- Data di pubblicazione
- 23/11/2020
- Ultima modifica
- 25/11/2020
Kashimashi a chi? Il Teatro Nucleo debutta con un lavoro sugli stereotipi del femminile. Il 25 novembre in streaming qui alle 19
Kashimashi è una parola giapponese che significa rumoroso, chiassoso. Caotico, insomma, come un gruppo di donne che quando si riunisce crea disordine e confusione, dentro una visione fortemente stereotipata del femminile. Quando tre donne si riuniscono si fa rumore, dice letteralmente la frase giapponese da cui è derivata la parola (Onna sannin yoreba kashimashii). Attorno a questo stereotipo e a molti altri che nei secoli hanno colonizzato l’immaginario e il pensiero sociale e politico legato alle donne è nato uno spettacolo del Teatro Nucleo, una nuova tappa sulla ricerca sui cliché del femminile condotta da Natasha Czertok e intitolata appunto Kashimashi.

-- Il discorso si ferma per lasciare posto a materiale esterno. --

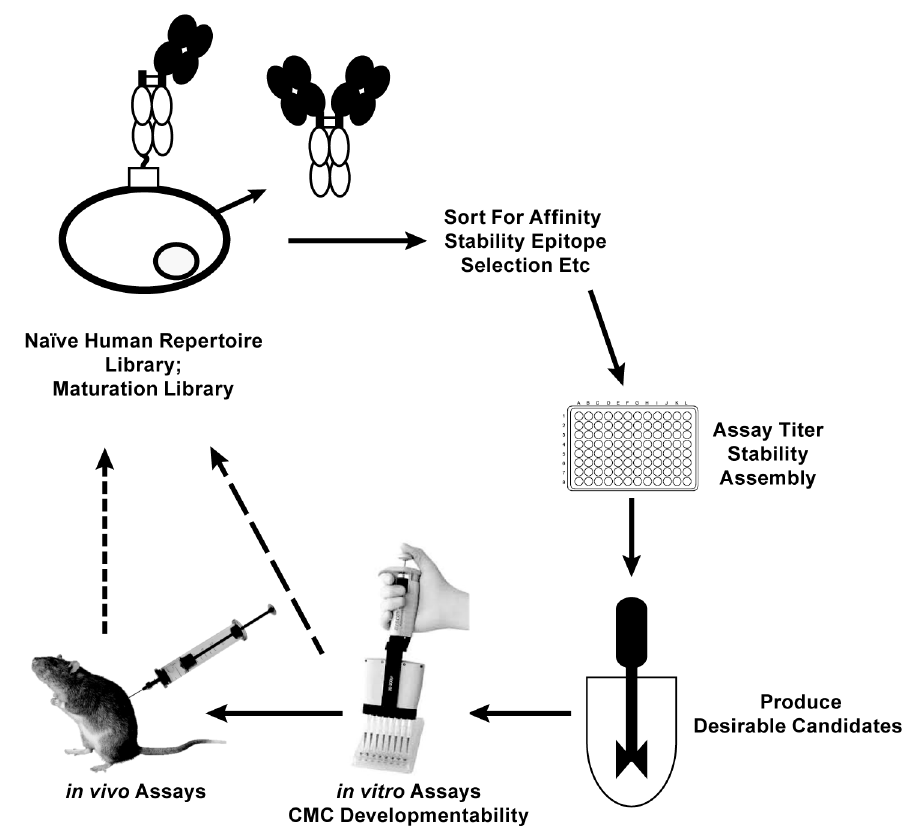
Figure 5. An antibody discovery and optimization scheme that utilizes Fc-Sed11p display-secretion technology in humanized Pichia pastoris . This paradigm enables progression from lead discovery to preclinical validation and development using a single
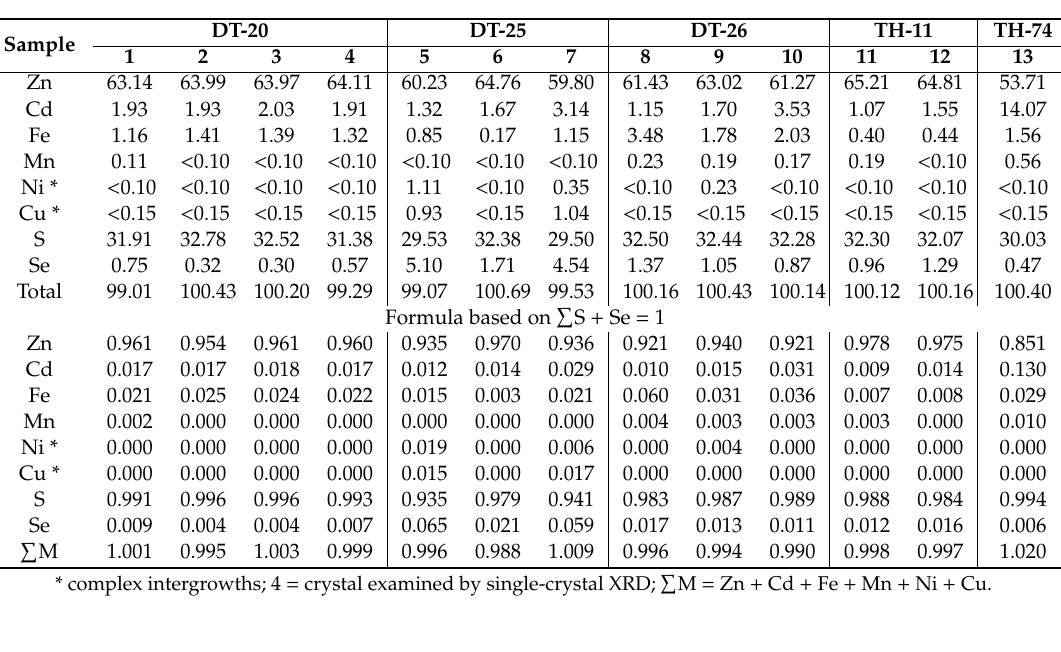
Table 9. Selected typical compositions of sphalerite from CM marbles, Tulul al Hammam area (EDS and EPMA data, wt%).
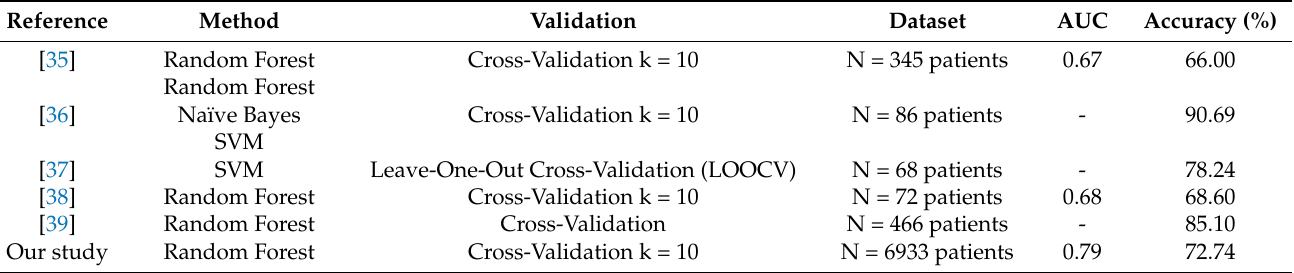
Table 5. Comparison of results obtained with other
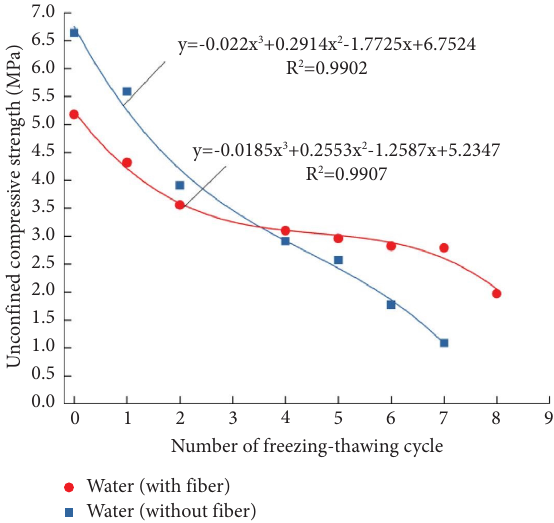
Figure 17: Relationship between strain and stress of specimens in water environment (after 5 freezing-thawing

Primo appuntamento de Le Magnifiche Utopie, stagione che si svilupperà nelle prossime settimane e mesi immaginando di volta in volta nuove forme di fruizione nel rispetto delle regole imposte per contrastare la pandemia da Covid-19, il lavoro della regista e attrice sarà trasmesso il 25 novembre alle 19 (nella Giornata internazionale per l’eliminazione della violenza contro le donne), in un adattamento video realizzato appositamente per l’occasione, sulle pagine Facebook di EmiliaRomagnaCreativa (@Cultura Emilia-Romagna) e del Teatro Nucleo, sul nostro portale Spettacolo/Emilia Romagna Creativa e su Lepida TV.

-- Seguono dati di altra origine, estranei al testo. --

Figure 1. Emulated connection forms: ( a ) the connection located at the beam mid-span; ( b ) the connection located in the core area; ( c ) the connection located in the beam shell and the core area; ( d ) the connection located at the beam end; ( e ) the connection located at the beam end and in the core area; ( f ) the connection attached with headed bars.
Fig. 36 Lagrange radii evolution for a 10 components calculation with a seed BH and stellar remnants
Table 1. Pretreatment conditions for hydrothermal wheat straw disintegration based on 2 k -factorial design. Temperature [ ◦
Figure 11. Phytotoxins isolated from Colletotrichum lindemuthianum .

La ricerca di Natasha Czertok è cominciata durante il lockdown a partire dallo studio sulla storia, le politiche, le carriere femminili intrecciate con il suo vissuto di madre di due figlie. Alla sua domanda “in quale stereotipo ti riconosci?” hanno risposto persone diverse in molte forme: disegni, poesie, canzoni. Assieme al coreografo argentino Marcos Ariel Rossi della Compagnia Foramen Danza la regista ha lavorato a distanza sui materiali che le sono arrivati filtrandoli attraverso il movimento e incastonandoli dentro il paesaggio sonoro creato appositamente, e anche in questo caso a distanza, dal compositore Vincenzo Scorza.